DESCRIPTION OF THE TASK - Copy out, from the entries below, each line holding the string "albums".
┌─ DATA IN THIS EXERCISE
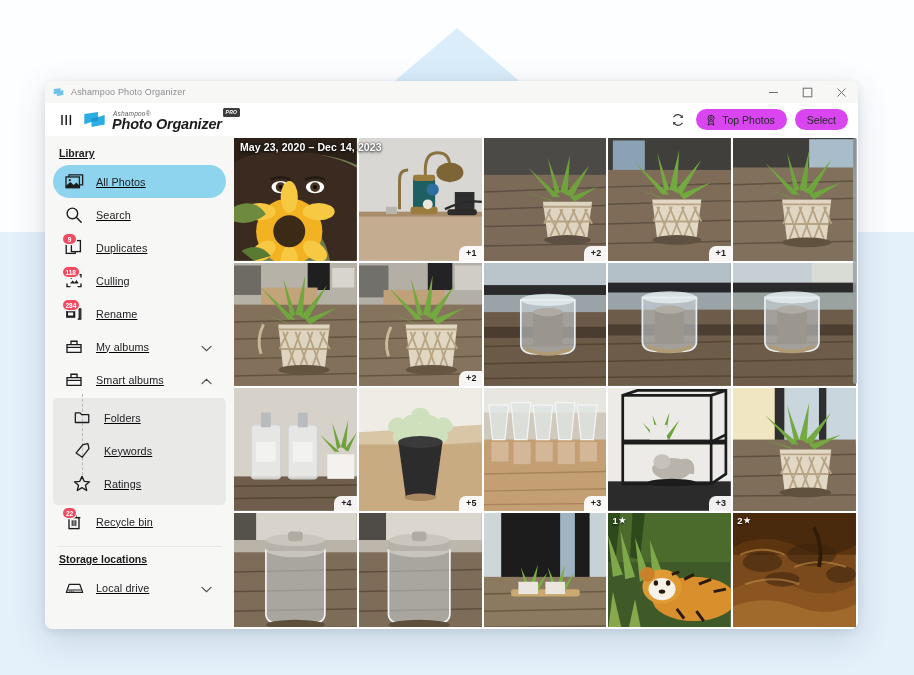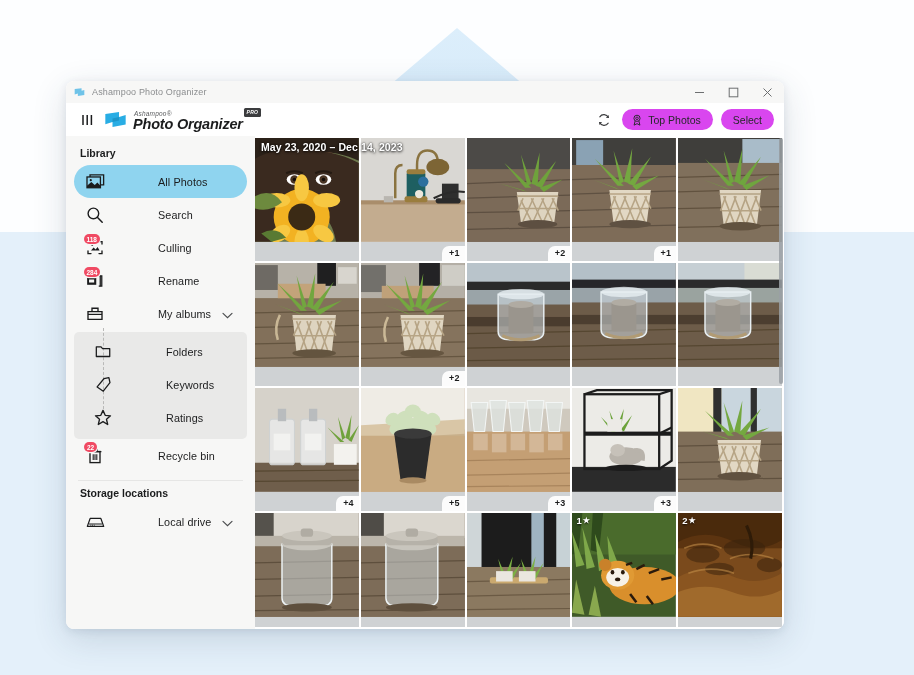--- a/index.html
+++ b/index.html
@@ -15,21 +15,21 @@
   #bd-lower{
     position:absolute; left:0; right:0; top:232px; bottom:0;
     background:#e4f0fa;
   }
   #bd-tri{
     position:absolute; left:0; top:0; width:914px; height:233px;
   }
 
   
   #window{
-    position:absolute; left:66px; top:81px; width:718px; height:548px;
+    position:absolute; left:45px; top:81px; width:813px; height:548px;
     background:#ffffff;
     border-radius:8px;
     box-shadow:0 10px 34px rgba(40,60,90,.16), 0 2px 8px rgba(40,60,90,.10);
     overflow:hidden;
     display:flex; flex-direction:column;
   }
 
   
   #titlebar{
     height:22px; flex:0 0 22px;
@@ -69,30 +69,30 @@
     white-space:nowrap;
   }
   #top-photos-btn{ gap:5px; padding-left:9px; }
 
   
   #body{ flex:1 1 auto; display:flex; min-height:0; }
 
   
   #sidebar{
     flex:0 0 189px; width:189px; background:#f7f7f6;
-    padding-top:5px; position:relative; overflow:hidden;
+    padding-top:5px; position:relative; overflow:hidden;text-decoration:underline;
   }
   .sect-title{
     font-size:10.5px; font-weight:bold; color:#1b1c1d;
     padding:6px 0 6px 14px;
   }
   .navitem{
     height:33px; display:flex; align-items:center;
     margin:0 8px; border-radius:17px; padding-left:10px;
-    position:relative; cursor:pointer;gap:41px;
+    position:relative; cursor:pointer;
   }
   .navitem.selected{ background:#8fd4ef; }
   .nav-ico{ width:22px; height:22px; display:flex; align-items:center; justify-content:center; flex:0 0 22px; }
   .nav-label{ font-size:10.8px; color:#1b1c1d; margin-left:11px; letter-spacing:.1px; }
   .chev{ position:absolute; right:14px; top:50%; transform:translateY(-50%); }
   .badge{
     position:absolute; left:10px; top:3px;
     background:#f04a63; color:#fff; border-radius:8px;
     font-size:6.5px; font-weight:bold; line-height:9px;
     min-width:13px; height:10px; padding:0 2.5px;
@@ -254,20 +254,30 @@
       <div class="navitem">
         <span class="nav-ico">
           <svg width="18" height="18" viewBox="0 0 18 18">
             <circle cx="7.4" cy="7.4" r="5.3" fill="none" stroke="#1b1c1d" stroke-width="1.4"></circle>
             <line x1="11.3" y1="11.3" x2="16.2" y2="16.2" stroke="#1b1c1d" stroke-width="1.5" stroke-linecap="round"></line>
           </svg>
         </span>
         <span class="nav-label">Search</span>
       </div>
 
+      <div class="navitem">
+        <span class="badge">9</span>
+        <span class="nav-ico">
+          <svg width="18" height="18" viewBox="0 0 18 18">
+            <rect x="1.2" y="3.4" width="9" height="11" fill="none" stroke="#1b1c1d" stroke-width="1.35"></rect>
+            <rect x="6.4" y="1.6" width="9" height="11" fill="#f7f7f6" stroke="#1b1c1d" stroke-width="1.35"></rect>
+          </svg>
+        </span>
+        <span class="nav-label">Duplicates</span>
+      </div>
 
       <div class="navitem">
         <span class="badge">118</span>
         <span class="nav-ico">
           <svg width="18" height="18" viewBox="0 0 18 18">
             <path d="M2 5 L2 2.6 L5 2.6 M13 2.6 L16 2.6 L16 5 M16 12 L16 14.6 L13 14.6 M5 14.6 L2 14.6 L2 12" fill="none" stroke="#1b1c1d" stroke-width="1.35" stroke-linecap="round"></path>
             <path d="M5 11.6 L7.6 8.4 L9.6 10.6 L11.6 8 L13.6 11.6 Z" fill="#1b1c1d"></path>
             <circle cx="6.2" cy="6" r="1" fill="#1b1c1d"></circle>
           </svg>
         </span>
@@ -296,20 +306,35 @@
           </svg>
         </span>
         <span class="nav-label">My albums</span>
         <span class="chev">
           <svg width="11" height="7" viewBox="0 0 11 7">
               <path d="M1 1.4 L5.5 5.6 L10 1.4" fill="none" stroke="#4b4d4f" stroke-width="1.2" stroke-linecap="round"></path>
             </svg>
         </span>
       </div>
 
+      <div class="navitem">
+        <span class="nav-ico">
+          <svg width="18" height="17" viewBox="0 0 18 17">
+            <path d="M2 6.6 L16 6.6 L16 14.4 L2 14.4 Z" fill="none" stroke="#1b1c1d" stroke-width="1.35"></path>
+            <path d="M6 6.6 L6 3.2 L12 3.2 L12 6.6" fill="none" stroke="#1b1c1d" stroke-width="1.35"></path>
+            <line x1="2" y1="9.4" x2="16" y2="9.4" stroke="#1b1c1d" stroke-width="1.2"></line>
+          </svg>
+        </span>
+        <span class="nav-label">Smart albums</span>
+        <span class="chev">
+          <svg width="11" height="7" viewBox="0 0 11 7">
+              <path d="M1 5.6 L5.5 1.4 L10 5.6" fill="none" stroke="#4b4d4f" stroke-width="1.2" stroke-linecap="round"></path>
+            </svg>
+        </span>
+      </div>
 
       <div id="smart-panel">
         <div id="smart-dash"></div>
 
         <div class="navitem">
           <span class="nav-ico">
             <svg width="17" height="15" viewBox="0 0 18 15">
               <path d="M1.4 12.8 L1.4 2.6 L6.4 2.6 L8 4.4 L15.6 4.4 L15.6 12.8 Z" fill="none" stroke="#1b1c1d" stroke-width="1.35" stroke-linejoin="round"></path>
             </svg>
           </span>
└─
┌─ DATA IN THIS EXERCISE
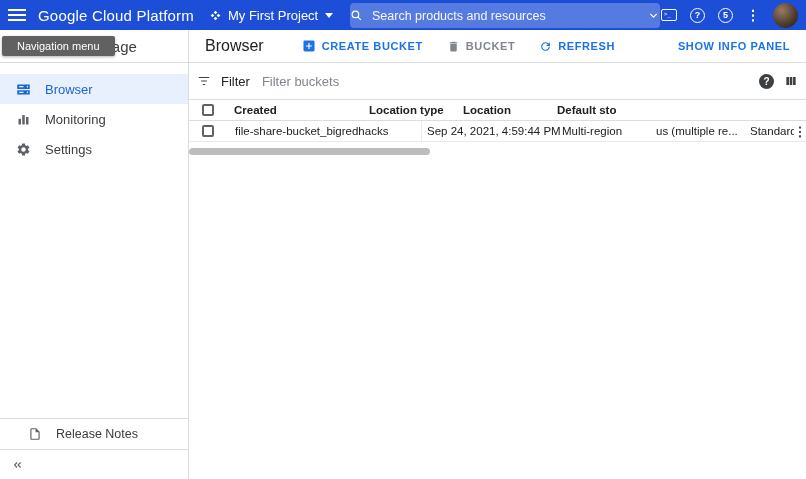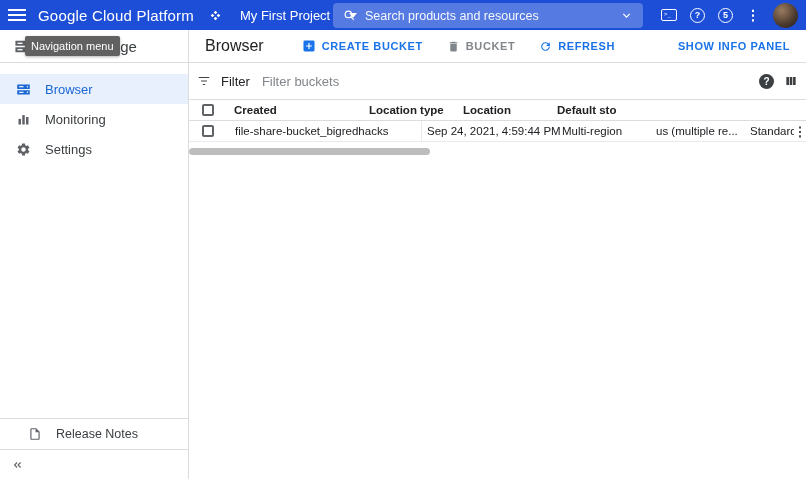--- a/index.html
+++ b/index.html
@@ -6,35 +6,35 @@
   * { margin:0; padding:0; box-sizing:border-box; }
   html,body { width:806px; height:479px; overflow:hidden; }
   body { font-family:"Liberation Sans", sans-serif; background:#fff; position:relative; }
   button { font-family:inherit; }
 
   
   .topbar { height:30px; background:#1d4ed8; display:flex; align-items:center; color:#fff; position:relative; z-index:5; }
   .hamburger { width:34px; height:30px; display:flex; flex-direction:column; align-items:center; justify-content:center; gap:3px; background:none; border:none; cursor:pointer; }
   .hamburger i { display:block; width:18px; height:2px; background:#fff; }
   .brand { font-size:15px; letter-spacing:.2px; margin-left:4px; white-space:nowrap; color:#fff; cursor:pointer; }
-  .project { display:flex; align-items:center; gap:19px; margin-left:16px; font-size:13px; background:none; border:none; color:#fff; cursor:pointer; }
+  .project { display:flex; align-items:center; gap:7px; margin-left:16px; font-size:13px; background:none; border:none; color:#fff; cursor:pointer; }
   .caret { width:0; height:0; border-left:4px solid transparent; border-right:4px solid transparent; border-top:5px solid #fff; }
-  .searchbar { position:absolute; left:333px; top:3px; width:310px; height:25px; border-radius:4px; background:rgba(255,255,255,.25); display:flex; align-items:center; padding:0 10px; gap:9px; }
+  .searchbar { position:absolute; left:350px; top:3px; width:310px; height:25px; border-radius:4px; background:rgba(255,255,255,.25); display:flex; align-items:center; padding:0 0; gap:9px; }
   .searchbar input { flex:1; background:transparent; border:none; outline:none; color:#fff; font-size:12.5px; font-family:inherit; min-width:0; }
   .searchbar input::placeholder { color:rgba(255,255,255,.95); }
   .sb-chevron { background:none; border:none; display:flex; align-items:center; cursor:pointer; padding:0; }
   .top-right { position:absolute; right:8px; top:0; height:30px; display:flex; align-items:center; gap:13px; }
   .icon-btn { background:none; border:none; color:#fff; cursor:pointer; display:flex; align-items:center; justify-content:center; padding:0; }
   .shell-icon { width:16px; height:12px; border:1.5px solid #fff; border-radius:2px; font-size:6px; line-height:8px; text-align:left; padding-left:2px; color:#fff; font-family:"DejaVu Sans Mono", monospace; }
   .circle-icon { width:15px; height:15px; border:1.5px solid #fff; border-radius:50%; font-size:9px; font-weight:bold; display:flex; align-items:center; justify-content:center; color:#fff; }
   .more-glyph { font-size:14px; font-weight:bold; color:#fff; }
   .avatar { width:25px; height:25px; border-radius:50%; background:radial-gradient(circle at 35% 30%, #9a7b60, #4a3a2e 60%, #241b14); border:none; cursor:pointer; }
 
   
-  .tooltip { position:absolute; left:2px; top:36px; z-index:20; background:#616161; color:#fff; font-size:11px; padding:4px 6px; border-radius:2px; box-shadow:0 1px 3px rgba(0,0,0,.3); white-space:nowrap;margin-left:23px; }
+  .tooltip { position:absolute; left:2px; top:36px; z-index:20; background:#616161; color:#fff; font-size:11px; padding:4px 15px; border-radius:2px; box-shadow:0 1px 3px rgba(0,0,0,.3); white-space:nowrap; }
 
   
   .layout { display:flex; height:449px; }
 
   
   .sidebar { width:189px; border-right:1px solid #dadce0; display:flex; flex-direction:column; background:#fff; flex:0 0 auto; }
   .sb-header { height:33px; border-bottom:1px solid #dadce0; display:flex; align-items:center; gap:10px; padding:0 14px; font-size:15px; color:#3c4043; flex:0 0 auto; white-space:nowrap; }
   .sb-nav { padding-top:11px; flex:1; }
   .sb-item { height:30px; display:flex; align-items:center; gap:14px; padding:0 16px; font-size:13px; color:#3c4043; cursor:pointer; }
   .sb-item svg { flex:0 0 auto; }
└─
RESULT OF THE TASK -
         <span class="nav-label">My albums</span>
+        <span class="nav-label">Smart albums</span>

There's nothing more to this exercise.